Some of Wyatt’s sourceless poems that are not sonnets, such as My lute, awake” (no. 109), also convey a markedly anti-Petrarchan attitude. The several copies of this eight-stanza song, including those in the Stark and Folger fragments of The Court of Venus, suggest the extent of its popularity. It begins with the standard lover’s complaint but then abandons the courtly love game and pronounces what amounts to a curse on the beloved:

 

     Vengeance shall fall on thy disdain

     That makest but game on earnest pain.

     Think not alone under the sun

     Unquit to cause thy lovers plain

     Although my lute and I have done.

 

     May chance thee lie withered and old

     The winter nights that are so cold,

     Plaining in vain unto the moon.

     Thy wishes then dare not be told

     Care then who list for I have done.

 

It is unclear whether the poem’s bitter tone is a projection by Wyatt or by the speaker; and although its message may be traditional, it is a stark reminder of the importance of youth in Henry’s court. These poems have an edge to them that jars with the very concept of courtly love poetry but that matches the tone of traditional court satire from other sources, including earlier English poets. This rejection or theme of lost beauty is carried to a misogynistic extreme in another of Wyatt’s better-known poems, “Ye old mule” (no. 7). Here the faded beauty is compared to a worn-out beast of burden: she can no longer choose her lovers but must buy what is available.

In these and later anti-Petrarchan poems in English, the lover’s pain is blamed on the beloved’s artifice, guile, deceit, dissembling, fickleness, and hard-heartedness; in Wyatt’s poems the lover’s constancy is repeatedly compared to the beloved’s lack of faith. In “Thou hast no faith of him that hath none” (no. 6), the lover, rather than begging for mercy or favor, is angered at having been betrayed:

 

     I thought thee true without exception.

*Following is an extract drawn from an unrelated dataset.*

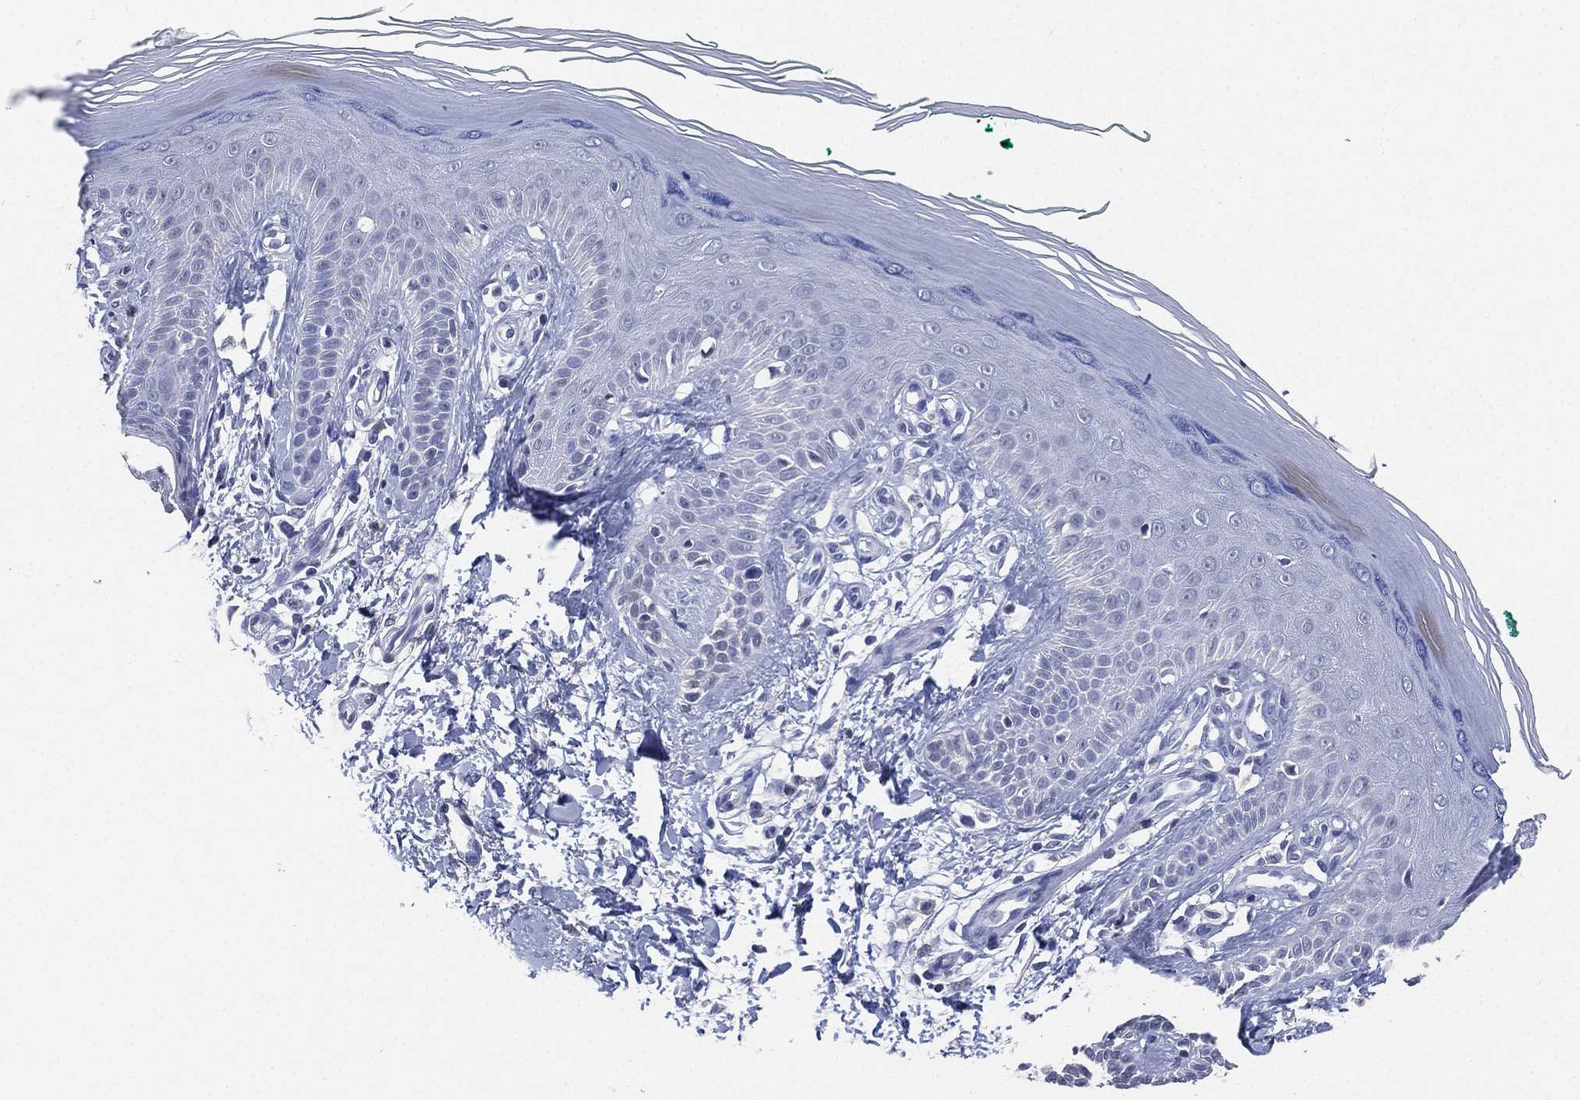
{"staining": {"intensity": "negative", "quantity": "none", "location": "none"}, "tissue": "skin", "cell_type": "Fibroblasts", "image_type": "normal", "snomed": [{"axis": "morphology", "description": "Normal tissue, NOS"}, {"axis": "morphology", "description": "Inflammation, NOS"}, {"axis": "morphology", "description": "Fibrosis, NOS"}, {"axis": "topography", "description": "Skin"}], "caption": "Immunohistochemical staining of benign skin demonstrates no significant positivity in fibroblasts. Nuclei are stained in blue.", "gene": "IYD", "patient": {"sex": "male", "age": 71}}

     But I perceive I lacked discretion

     To fashion faith to words mutable:

     Thy thought is too light and variable.

     To change so oft without occasion,

     Thou hast no faith.

 

Many of Wyatt’s poems treat mutability as an undesirable characteristic for a lover, a servant, a patron, or a king; changefulness or betrayal is his common theme. It is not always clear, however, whether in these poems Wyatt speaks in his own voice or creates various personae. Some of the poems project a great deal of venom over personal and political events and seem to reveal an intelligent courtier struggling to define himself against a political structure he both criticizes and enjoys. Some scholars thus see Wyatt as a rebellious figure in a corrupt and corrupting system; others see him as hopelessly caught in that system and its dynastic concerns.